Automne 2022
 – N° 4
 – Bossay-sur-Claise, France
Henri Thiennet, 102 années bien remplies
Agriculteur, passionné d’histoire locale, Henri Thiennet a fêté ses 102 ans cette année. Avide de connaissances, il reste cet observateur de la nature et de son village de Bossay-sur-Claise qu’il n’a jamais quitté. Rencontre.

« C’est quand même curieux d’arriver à 102 ans… Il n’y a pas de secret, c’est providentiel. » En quelques mots, tout est dit par Henri Thiennet, petit homme à béret recroquevillé dans son fauteuil. Entre temps, nous serons passés de sa cuisine-cocon à sa chambre-salon « plus confortable ». En cette fin d’après-midi, les bras d’un soleil amical traversent l’espace d’une fenêtre à l’autre pour le réchauffer. L’ouïe d’Henri se limite à une oreille, mais la mémoire est au rendez-vous. Il lui faut juste le temps – ses silences émailleront l’entretien – d’aller la repêcher dans les méandres d’une vie jamais rassasiée de connaissances.

Un livre en témoigne d’ailleurs intitulé Mémoires d’un vieux terroir dans le Sud Tourangeau *. Il rassemble ses souvenirs d’enfance et ceux de sa vie de paysan, aussi les légendes sur sa commune située entre Berry et Touraine, ainsi qu’un inventaire des lieux-dits avec leur signification.
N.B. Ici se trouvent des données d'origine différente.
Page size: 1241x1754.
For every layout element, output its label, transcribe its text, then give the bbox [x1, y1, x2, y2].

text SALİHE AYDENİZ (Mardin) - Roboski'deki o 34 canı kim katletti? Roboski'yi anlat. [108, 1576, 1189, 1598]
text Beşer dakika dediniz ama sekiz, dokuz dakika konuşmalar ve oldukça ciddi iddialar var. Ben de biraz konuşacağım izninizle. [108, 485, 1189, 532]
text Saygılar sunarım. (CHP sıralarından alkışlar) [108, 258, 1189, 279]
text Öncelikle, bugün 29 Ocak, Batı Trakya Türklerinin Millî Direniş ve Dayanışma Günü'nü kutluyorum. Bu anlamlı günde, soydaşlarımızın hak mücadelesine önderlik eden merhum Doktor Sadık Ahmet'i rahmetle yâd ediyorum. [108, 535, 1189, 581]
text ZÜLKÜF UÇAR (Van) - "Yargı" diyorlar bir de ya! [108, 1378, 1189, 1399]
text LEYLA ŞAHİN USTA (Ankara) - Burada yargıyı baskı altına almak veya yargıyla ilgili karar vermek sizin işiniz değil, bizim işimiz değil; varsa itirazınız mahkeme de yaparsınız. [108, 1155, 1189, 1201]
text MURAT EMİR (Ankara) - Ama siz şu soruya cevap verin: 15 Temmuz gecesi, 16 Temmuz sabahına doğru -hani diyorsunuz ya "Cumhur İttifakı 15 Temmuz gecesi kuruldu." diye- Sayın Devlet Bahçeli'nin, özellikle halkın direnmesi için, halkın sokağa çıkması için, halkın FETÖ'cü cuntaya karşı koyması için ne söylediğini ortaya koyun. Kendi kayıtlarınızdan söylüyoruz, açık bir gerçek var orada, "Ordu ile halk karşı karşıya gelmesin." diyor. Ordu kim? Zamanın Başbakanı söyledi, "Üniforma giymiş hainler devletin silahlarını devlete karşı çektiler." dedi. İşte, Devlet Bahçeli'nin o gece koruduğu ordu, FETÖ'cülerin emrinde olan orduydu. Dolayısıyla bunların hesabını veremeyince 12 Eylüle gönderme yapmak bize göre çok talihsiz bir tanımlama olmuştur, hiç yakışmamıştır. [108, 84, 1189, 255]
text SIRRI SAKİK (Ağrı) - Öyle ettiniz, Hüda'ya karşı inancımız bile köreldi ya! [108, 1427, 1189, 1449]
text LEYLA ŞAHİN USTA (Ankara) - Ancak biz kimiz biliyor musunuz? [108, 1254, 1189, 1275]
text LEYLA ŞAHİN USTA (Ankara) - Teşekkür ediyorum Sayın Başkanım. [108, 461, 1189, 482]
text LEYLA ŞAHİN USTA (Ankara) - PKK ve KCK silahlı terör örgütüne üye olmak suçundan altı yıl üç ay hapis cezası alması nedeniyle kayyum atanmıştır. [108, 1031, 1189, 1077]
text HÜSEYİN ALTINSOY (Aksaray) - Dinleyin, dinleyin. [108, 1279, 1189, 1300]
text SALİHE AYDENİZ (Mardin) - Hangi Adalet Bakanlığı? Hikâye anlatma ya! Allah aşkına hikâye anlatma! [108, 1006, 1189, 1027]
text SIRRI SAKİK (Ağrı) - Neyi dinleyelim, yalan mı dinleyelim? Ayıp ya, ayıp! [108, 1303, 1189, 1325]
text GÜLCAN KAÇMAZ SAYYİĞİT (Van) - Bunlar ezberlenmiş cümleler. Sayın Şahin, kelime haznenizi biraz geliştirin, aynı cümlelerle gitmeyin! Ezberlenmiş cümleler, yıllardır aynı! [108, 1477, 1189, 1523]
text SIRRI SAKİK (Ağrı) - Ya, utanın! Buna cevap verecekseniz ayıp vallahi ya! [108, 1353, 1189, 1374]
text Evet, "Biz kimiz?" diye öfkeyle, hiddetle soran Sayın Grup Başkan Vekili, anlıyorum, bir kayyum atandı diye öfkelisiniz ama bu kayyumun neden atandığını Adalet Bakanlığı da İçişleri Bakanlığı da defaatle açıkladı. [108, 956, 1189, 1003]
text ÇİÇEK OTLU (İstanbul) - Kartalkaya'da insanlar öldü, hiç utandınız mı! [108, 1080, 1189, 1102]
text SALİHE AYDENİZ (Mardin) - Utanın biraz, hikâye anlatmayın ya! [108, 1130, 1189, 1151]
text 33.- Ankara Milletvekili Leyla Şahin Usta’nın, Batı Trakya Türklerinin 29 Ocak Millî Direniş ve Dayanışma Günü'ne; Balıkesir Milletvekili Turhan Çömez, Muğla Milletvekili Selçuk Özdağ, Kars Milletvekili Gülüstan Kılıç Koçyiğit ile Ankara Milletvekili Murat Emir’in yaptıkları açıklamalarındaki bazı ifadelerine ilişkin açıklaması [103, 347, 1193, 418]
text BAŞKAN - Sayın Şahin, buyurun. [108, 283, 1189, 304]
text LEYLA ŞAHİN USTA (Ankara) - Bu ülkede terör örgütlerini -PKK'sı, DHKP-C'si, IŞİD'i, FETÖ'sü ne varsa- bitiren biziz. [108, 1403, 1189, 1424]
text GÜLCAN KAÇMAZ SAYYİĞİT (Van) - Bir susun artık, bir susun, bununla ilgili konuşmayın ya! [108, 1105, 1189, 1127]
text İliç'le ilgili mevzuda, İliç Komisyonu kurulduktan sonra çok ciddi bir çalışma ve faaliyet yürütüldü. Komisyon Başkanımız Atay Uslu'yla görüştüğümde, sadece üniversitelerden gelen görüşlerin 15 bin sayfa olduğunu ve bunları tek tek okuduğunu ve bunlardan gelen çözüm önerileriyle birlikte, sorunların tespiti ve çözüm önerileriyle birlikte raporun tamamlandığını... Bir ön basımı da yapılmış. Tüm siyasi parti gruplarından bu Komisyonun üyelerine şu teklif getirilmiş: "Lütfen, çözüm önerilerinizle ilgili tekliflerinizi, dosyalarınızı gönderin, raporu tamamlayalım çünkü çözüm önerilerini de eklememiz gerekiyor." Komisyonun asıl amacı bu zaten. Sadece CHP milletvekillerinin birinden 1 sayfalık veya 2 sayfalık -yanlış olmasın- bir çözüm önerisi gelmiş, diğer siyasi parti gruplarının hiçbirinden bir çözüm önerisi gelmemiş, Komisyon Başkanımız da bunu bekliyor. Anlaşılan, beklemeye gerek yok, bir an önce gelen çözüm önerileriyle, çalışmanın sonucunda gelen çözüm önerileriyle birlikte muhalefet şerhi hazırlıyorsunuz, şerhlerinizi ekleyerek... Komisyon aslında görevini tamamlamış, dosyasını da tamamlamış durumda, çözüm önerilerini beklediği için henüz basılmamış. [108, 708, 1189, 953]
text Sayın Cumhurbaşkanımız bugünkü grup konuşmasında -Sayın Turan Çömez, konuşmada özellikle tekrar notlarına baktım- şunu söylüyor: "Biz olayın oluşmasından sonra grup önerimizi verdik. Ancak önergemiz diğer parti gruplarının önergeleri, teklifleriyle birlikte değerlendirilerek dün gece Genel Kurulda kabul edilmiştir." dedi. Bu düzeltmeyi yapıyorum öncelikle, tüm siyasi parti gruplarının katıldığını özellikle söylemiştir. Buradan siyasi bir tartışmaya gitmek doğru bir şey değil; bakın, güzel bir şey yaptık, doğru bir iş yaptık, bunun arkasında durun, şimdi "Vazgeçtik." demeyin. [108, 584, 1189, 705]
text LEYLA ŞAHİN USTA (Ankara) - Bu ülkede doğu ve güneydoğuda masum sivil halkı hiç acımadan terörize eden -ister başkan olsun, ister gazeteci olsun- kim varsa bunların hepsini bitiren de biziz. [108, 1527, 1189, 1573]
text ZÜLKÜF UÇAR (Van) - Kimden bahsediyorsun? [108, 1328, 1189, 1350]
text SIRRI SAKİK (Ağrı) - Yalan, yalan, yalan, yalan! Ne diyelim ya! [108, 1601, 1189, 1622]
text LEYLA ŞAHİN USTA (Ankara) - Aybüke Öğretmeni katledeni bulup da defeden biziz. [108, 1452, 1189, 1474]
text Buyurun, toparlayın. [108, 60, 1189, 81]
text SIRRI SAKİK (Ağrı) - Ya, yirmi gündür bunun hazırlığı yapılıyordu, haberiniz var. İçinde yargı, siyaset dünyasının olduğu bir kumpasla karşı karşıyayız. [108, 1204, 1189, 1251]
Ce parcours est un vrai et authentique trésor sur la vie paysanne d’un siècle disparu. « Je n’ai pratiquement jamais quitté ma ferme. Je suis né au bout du village dans celle de mon grand-père. » Le village, c’est Bossay-Sur-Claise. La maison, celle qu’il a « achetée après la guerre, puis restaurée ». Avant cela, c’est un certificat d’étude obtenu à l’âge de 12 ans, puis huit mois dans les chantiers de jeunesse, un travail d’ouvrier agricole au service de son grand-père, puis de son père… En 1953, son mariage avec Marie-Thérèse qui l’a « beaucoup aidé. »

Insatiable curieux

Et en filigrane, comme un phénomène tellurique invisible qui alimentera constamment sa boussole intérieure, une insatiable curiosité. « J’ai beaucoup lu et je m’intéressais à tout, et voulais tout comprendre à fond. » La pointe de flèche préhistorique en silex trouvée par son père l’incite à chercher conseil auprès du journal le Réveil Lochois. Celui-ci le dirige vers le directeur de l’école Mirabeau à Tours avec lequel il va prendre l’habitude de prospecter dans les champs bosséens. Les haches polies et autres bifaces seront cachés « dans le jardin sous les planches de petit pois » lors de l’occupation… Quelques 900 pièces sont ainsi exposées au musée communal. Les 80 caisses supplémentaires ont pris le chemin du musée départemental du Grand-Pressigny.

Le toujours membre honoraire de l’Association de préhistoire et d’archéologie de Bossay-sur-Claise (APAB) nourrit également une passion pour l’histoire locale. C’est ainsi que ses bulletins se sont mués en livre. « Mais il  n’y en aura plus, ma mémoire ne peut plus », avoue-t-il dans un dernier rire qu’il semble souvent adresser à lui-même. Un secret de longévité avant de se quitter ? Peut-être celui du médecin qui lui avait conseillé de négliger « la charcuterie et les confiseries artificielles » au profit des légumes et d’un usage modéré de la viande… Conseil de centenaire.


*Edition du Centenaire-Editions La Simarre. Réédition par l’Association de préhistoire et d’archéologie de Bossay-sur-Claise (APAB). Disponible au Musée de préhistoire et d’archéologique de Bossay-sur-Claise ou à la Société archéologique de Preuilly-sur-Claise.